AIM
Reproduce every line of the listing below character for character, leaving out the pictures.

(Data records)
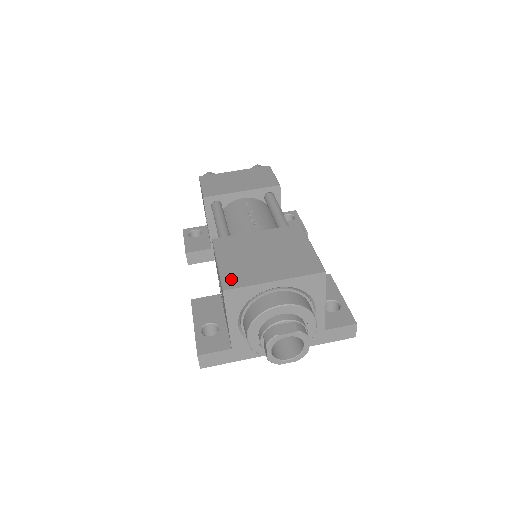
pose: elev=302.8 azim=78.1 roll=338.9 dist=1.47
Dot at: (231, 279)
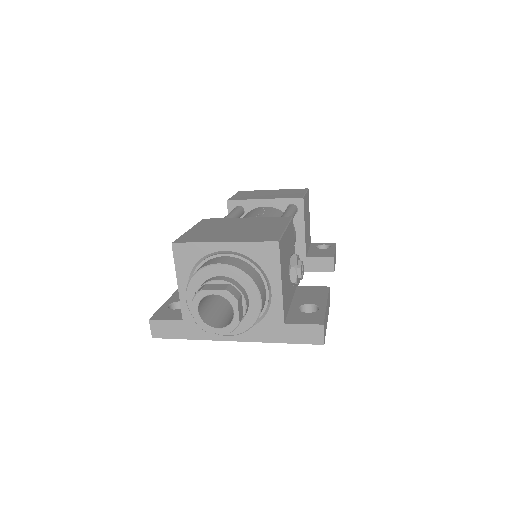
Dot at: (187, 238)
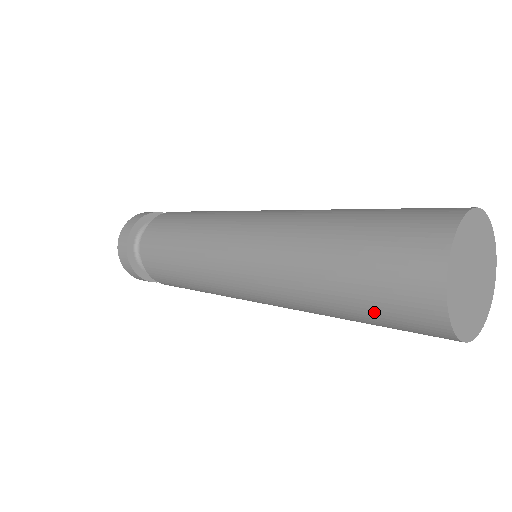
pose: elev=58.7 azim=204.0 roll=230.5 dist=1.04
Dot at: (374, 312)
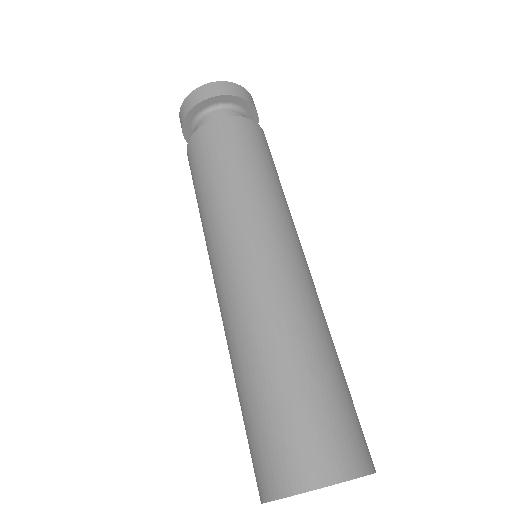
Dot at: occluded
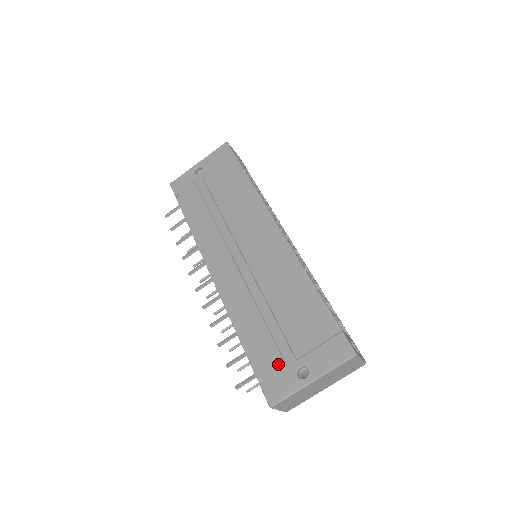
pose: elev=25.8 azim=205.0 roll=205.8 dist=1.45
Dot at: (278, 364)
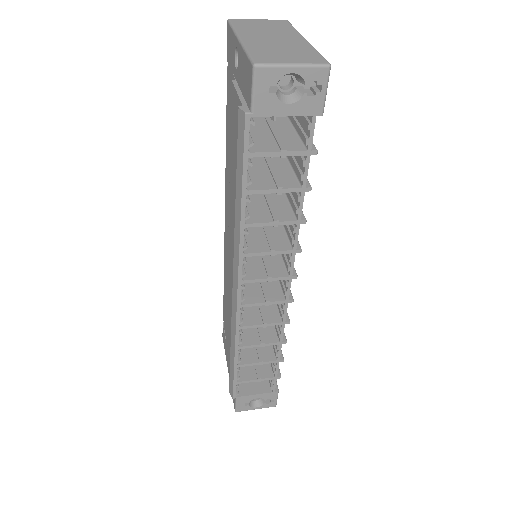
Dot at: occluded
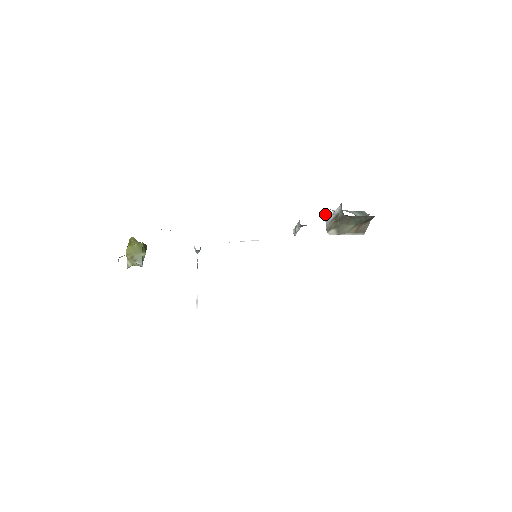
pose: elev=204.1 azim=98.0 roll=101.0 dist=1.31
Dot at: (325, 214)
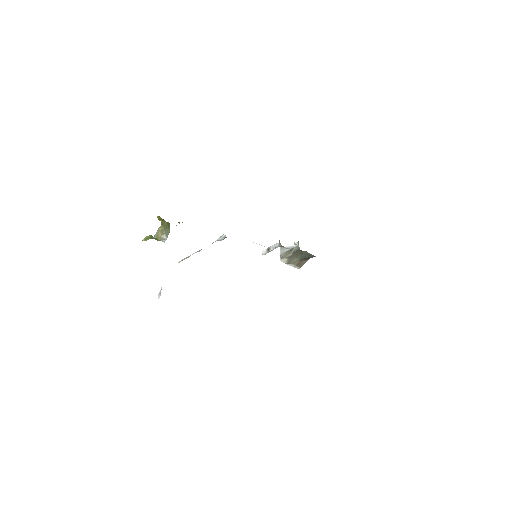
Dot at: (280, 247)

EXPECTED ANSWER
pose: elev=302.8 azim=78.1 roll=338.9 dist=1.47
Dot at: (231, 279)
Dot at: (187, 238)
pose: elev=58.7 azim=204.0 roll=230.5 dist=1.04
Dot at: (374, 312)
Dot at: occluded
pose: elev=25.8 azim=205.0 roll=205.8 dist=1.45
Dot at: (278, 364)
Dot at: occluded
pose: elev=204.1 azim=98.0 roll=101.0 dist=1.31
Dot at: (325, 214)
Dot at: (280, 247)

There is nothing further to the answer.